The Anthropic Messages API create function is designed for flexible conversational AI. Its parameters can be grouped into several logical categories: those that define the conversation flow, control output generation, manage performance and cost, and enable advanced features such as tool use and extended reasoning.
messages: The core of the request. This is an array of message objects, each with a role (user or assistant) and content. It represents the conversation history and the latest user input. It may also include optional cache_control markers for prompt caching.
model: A required parameter specifying which Claude model to use (e.g., claude-3-5-sonnet-20241022). This determines the model's capabilities, context window, and pricing.
system: Defines the system prompt, setting the assistant's behavior, persona, and instructions for the entire conversation. It can be provided as a simple string or an array of TextBlockParam objects for more complex system messages.
max_tokens: A required parameter setting the maximum number of tokens that Claude can generate in its response. This is a hard limit and prevents excessively long outputs.
stop_sequences: An optional array of custom strings that, when generated, will cause the model to stop producing further tokens. For example, you could set stop_sequences: ["</answer>"] to end generation after a specific XML tag is generated, or ["\n\nHuman:"] to stop before an expected user turn.
temperature: An optional parameter (range 0-1) controlling the randomness of the output. Higher values (e.g., 0.8) make the output more creative and diverse, while lower values (e.g., 0.2) make it more deterministic and focused.
top_p: An optional parameter for nucleus sampling. It dynamically selects the smallest set of tokens whose cumulative probability exceeds top_p (e.g., 0.9). This is an alternative to temperature for controlling randomness and should not be used simultaneously with it.
top_k: An optional parameter that limits the model to sampling from only the top k most likely tokens at each step (e.g., top_k: 40). It is a more traditional sampling method and is also deprecated in favor of temperature or top_p in modern model versions.
output_config: An optional parameter for configuring output-specific options. For example, output_config: { "output_format": "json" } can be used to request structured JSON output from the model. (Refer to Anthropic's latest docs for specific options).
tools: An array of tool definitions that the model can use. Each tool definition includes a name, a description, and an input_schema (JSON schema) defining the tool's expected parameters. This enables function calling and tool use.
tool_choice: Specifies how the model should use the provided tools. Options include "auto" (model decides), "any" (must use a tool), {"type": "tool", "name": "tool_name"} (force a specific tool), or {"type": "none"} to disable tool use.
thinking: Configuration for enabling Claude's extended thinking capabilities. This allows the model to reason step-by-step for complex tasks, potentially improving accuracy on challenging problems.
cache_control: This can be applied to specific content blocks within messages or system or as a top-level parameter.
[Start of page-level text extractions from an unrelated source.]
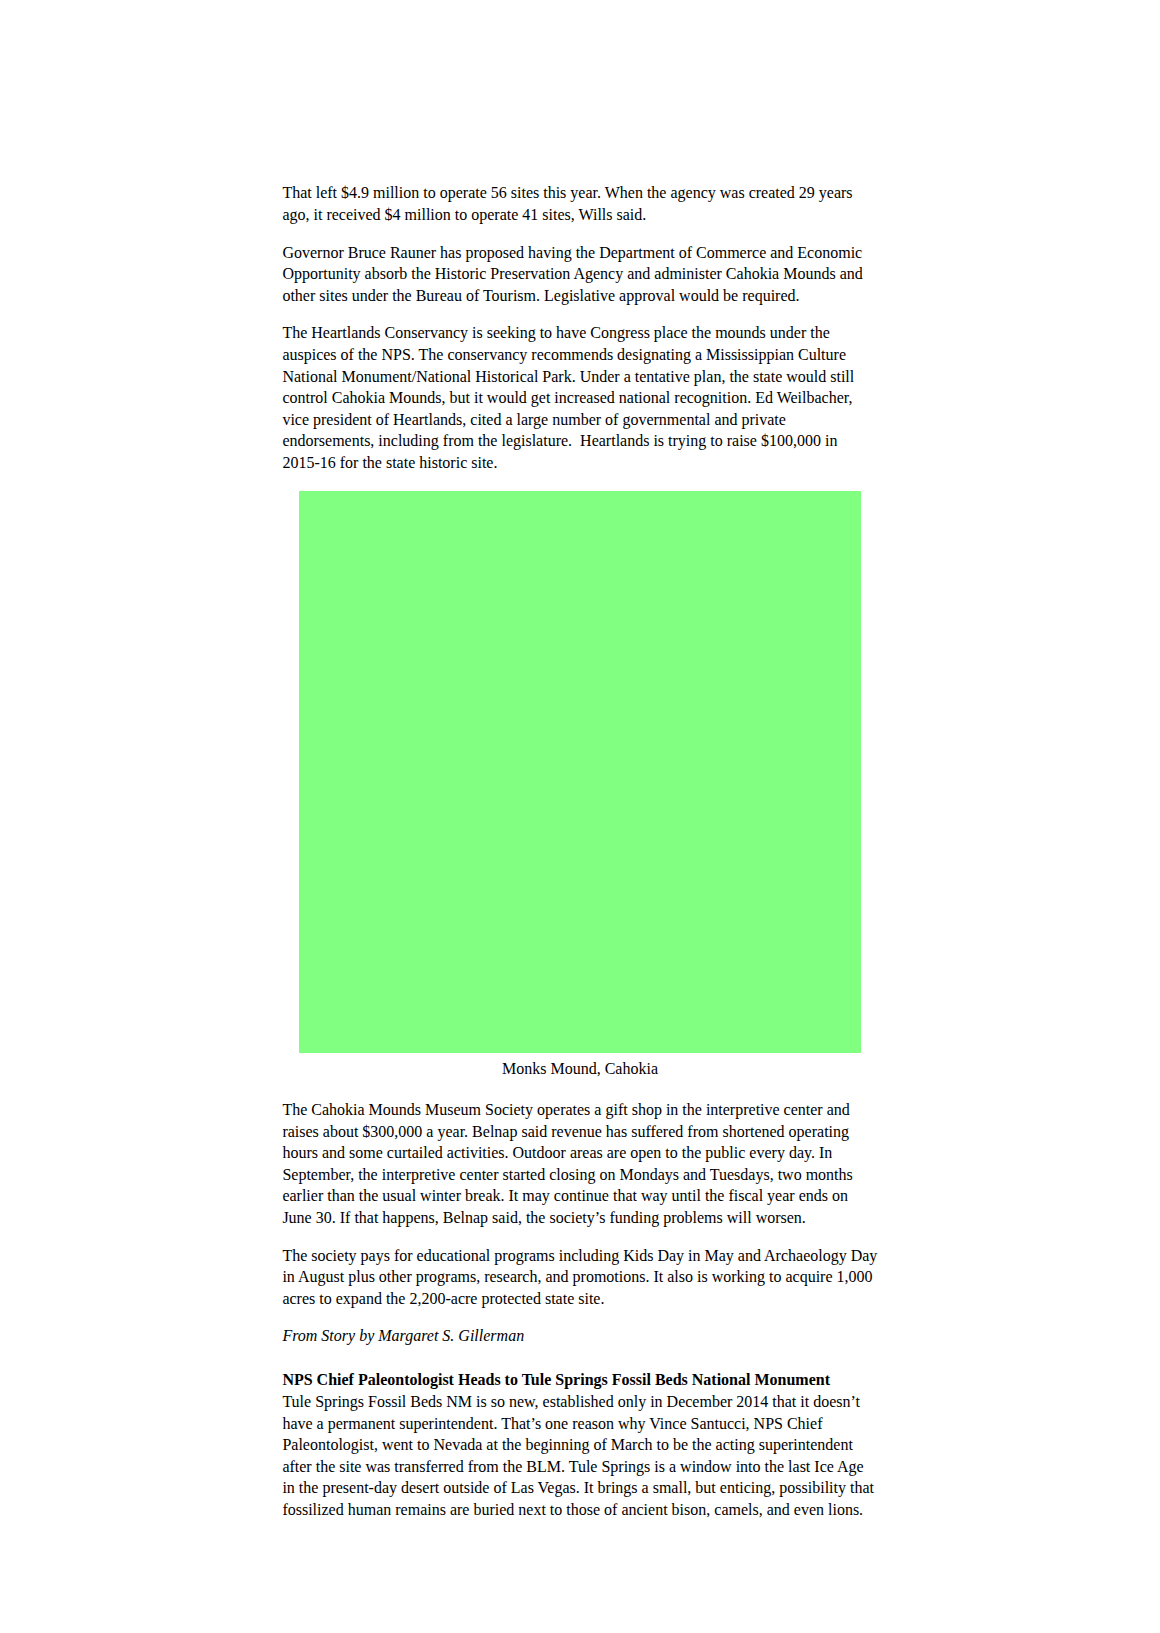That left $4.9 million to operate 56 sites this year. When the agency was created 29 years ago, it received $4 million to operate 41 sites, Wills said.
Governor Bruce Rauner has proposed having the Department of Commerce and Economic Opportunity absorb the Historic Preservation Agency and administer Cahokia Mounds and other sites under the Bureau of Tourism. Legislative approval would be required.
The Heartlands Conservancy is seeking to have Congress place the mounds under the auspices of the NPS. The conservancy recommends designating a Mississippian Culture National Monument/National Historical Park. Under a tentative plan, the state would still control Cahokia Mounds, but it would get increased national recognition. Ed Weilbacher, vice president of Heartlands, cited a large number of governmental and private endorsements, including from the legislature. Heartlands is trying to raise $100,000 in 2015-16 for the state historic site.
Monks Mound, Cahokia
The Cahokia Mounds Museum Society operates a gift shop in the interpretive center and raises about $300,000 a year. Belnap said revenue has suffered from shortened operating hours and some curtailed activities. Outdoor areas are open to the public every day. In September, the interpretive center started closing on Mondays and Tuesdays, two months earlier than the usual winter break. It may continue that way until the fiscal year ends on June 30. If that happens, Belnap said, the society’s funding problems will worsen.
The society pays for educational programs including Kids Day in May and Archaeology Day in August plus other programs, research, and promotions. It also is working to acquire 1,000 acres to expand the 2,200-acre protected state site.
From Story by Margaret S. Gillerman
NPS Chief Paleontologist Heads to Tule Springs Fossil Beds National Monument
Tule Springs Fossil Beds NM is so new, established only in December 2014 that it doesn’t have a permanent superintendent. That’s one reason why Vince Santucci, NPS Chief Paleontologist, went to Nevada at the beginning of March to be the acting superintendent after the site was transferred from the BLM. Tule Springs is a window into the last Ice Age in the present-day desert outside of Las Vegas. It brings a small, but enticing, possibility that fossilized human remains are buried next to those of ancient bison, camels, and even lions.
It marks cacheable content, allowing Anthropic to reuse cached data across API requests, reducing latency and costs.
metadata: An object for attaching metadata to the request, such as a user ID (user_id) for tracking usage and costs, or other custom identifiers.
service_tier: An optional parameter that determines whether to use priority (below-capacity) capacity ("priority") or standard capacity ("standard") for the request. Priority capacity offers faster processing at a higher cost but is not guaranteed to be available at all times.
inference_geo: An optional string to specify a geographic region for inference processing (e.g., "eu"). This can help with latency and compliance requirements. If omitted, the workspace's default is used.
container: An optional container identifier for reusing cached model states across multiple requests, which can be useful for optimizing repetitive tasks.
stream: A boolean parameter. Setting this to true enables streaming, where the API returns a stream of Server-Sent Events (SSE) that sends back chunks of the response as they're generated, improving perceived latency.
container, inference_geo, service_tier: These are typically used in larger enterprise or production deployments. container allows reuse of model state across requests, inference_geo selects the geographic region for processing, and service_tier determines capacity priority.
Deprecated Parameters: top_k is deprecated in favor of temperature or top_p, as they are more effective or provide better controls.